Member Since: May 2004
Location: Michigan
Posts: 1,455
Well, I'm feeling a little better now, spent some time baking on my roof... nice place to sit, nice out. Not sure it's a good thing to feel better... I tend to forget what's wrong if my mood's a little better, which makes it a lot harder to seek help, which I obviously still need seeing as how I'll soon enough be just as bad again. But it's nice to feel a little less turmoil inside.
I guess I'm not going to do anything dumb for now. In this moment of clarity, my plan is to *try* talking with my pastor soon, probably about seeing a professional counselor again. I'll see him tomorrow... probably too much to hope to talk with him then... but maybe he'll be able to give me a day next week we can. And Monday I'll call my PCP's office about that prescription.
Of course, I know better than to think it's going to work out perfectly... or well, probably. And I know that when I once again feel suicidal I likely won't be making any calls, I'll just go in a circle of wanting to call but not doing it and feeling horrible because I don't. And should I call, I'll neglect to say I'm suicidal, or downplay it if it's a suicide line, mostly because I'll lose my thoughts at that moment. Yeah, these are just the realities of my life and how I "work."

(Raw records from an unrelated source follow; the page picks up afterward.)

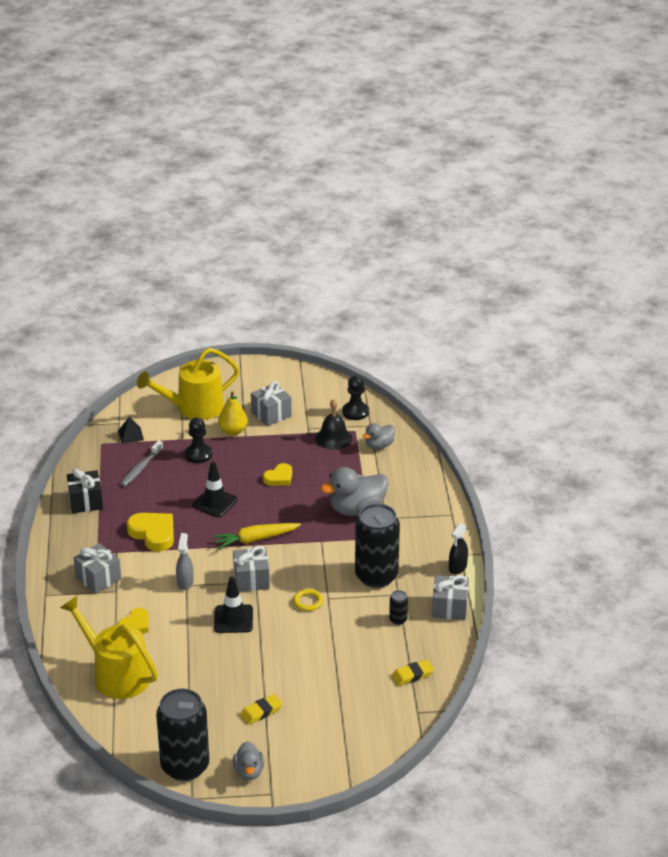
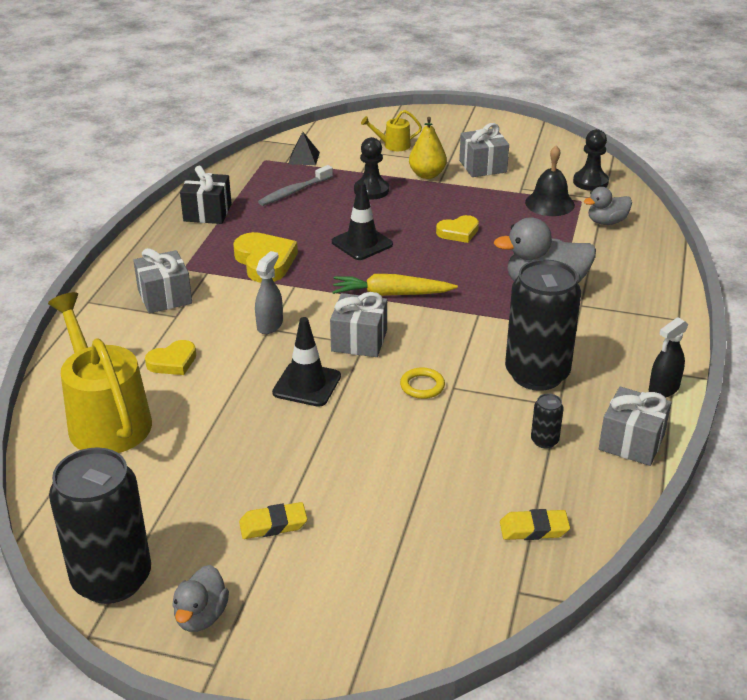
camera: 20 degrees right, 0 degrees up
yellow watering can [137,348,239,420] -> yellow watering can [361,110,422,151], size x0.45

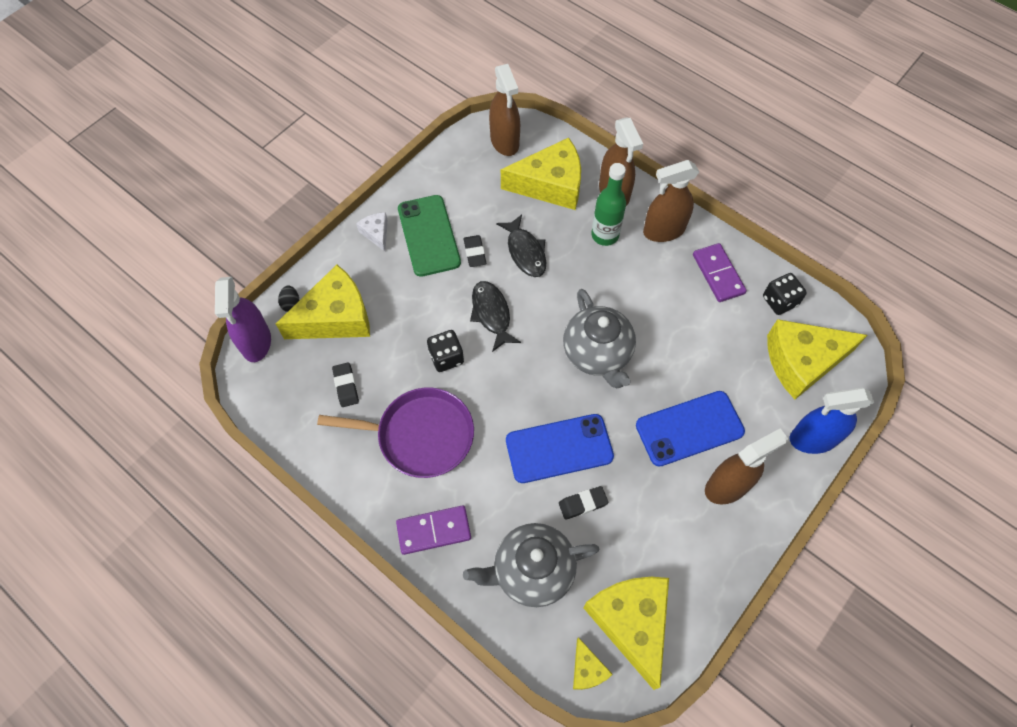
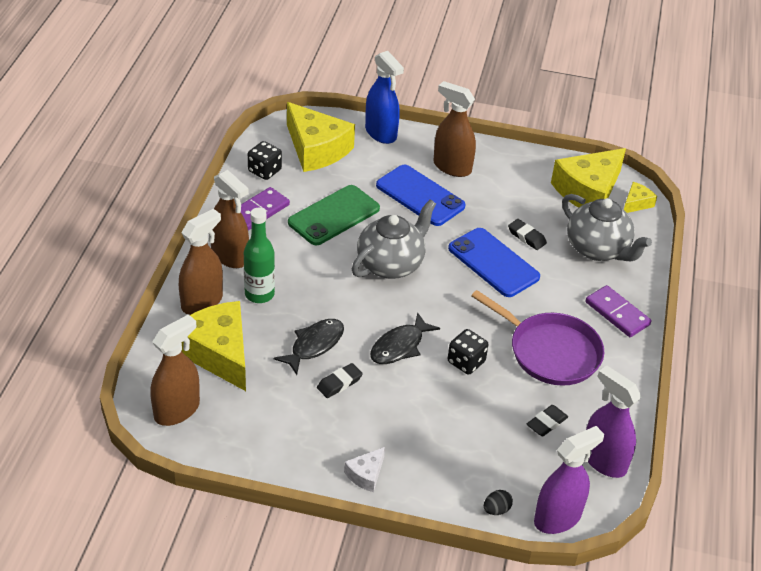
camera: 120 degrees left, 20 degrees down
yellow cheese [276,265,370,339] -> none
purple pan [317,388,474,478] -> purple pan turned 150 degrees clockwise [472,290,604,386]
green phone [398,195,461,277] -> green phone moved to [288,185,380,245]
none -> purple spray bottle [586,366,642,478]

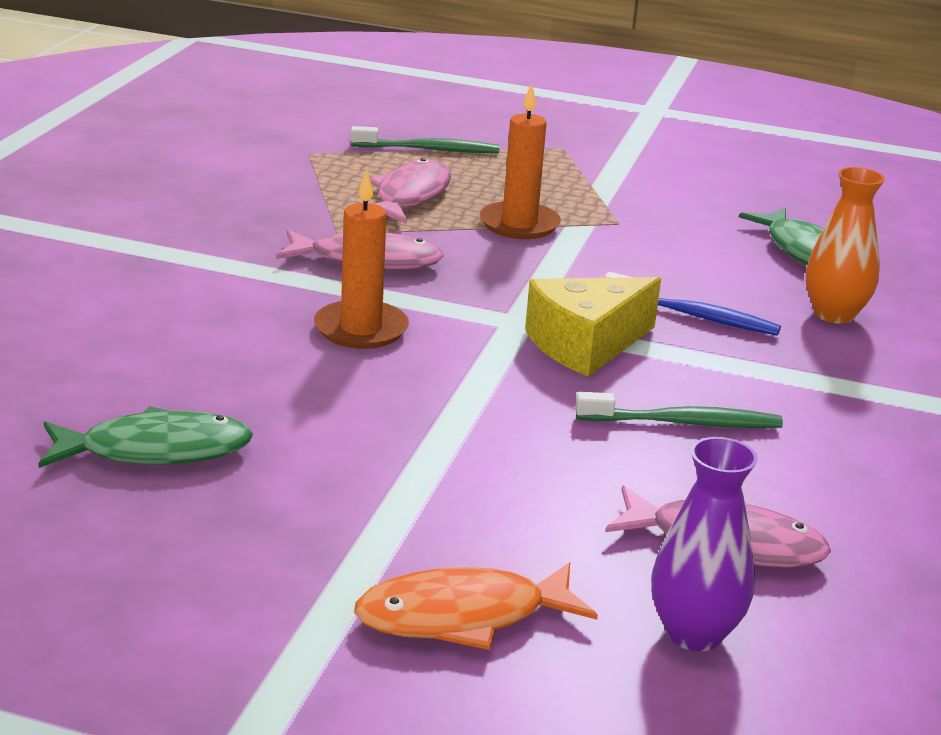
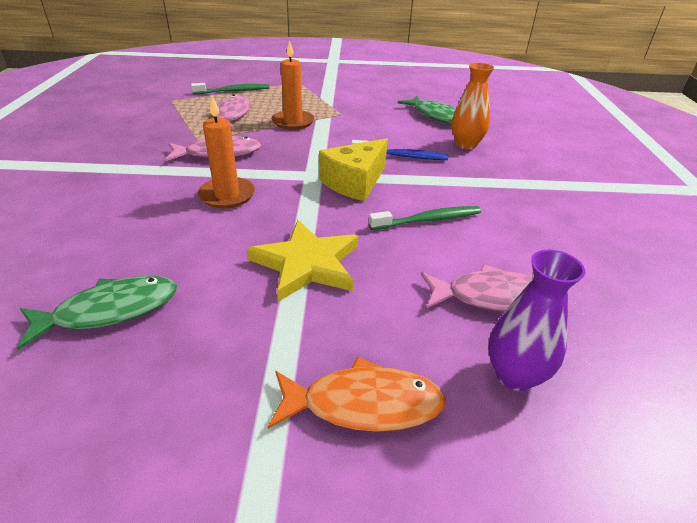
camera: 15 degrees left, 10 degrees up
orange fish [354,562,598,650] -> orange fish turned 150 degrees counterclockwise [268,357,446,432]
none -> yellow star [247,220,358,302]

At least I know I'd be calling someone if I were actually about to commit suicide. That's in my plan... I have this old cell phone with no service, but those always work for 911, so I figure I'd give it a try, talk to someone, and still have all my options intact. It'd be anonymous, because even if they tracked it to my family I could say I'd thrown it out - if I decided to walk away from the plan. Or I could let them help me, or go through with it, feels pretty "safe."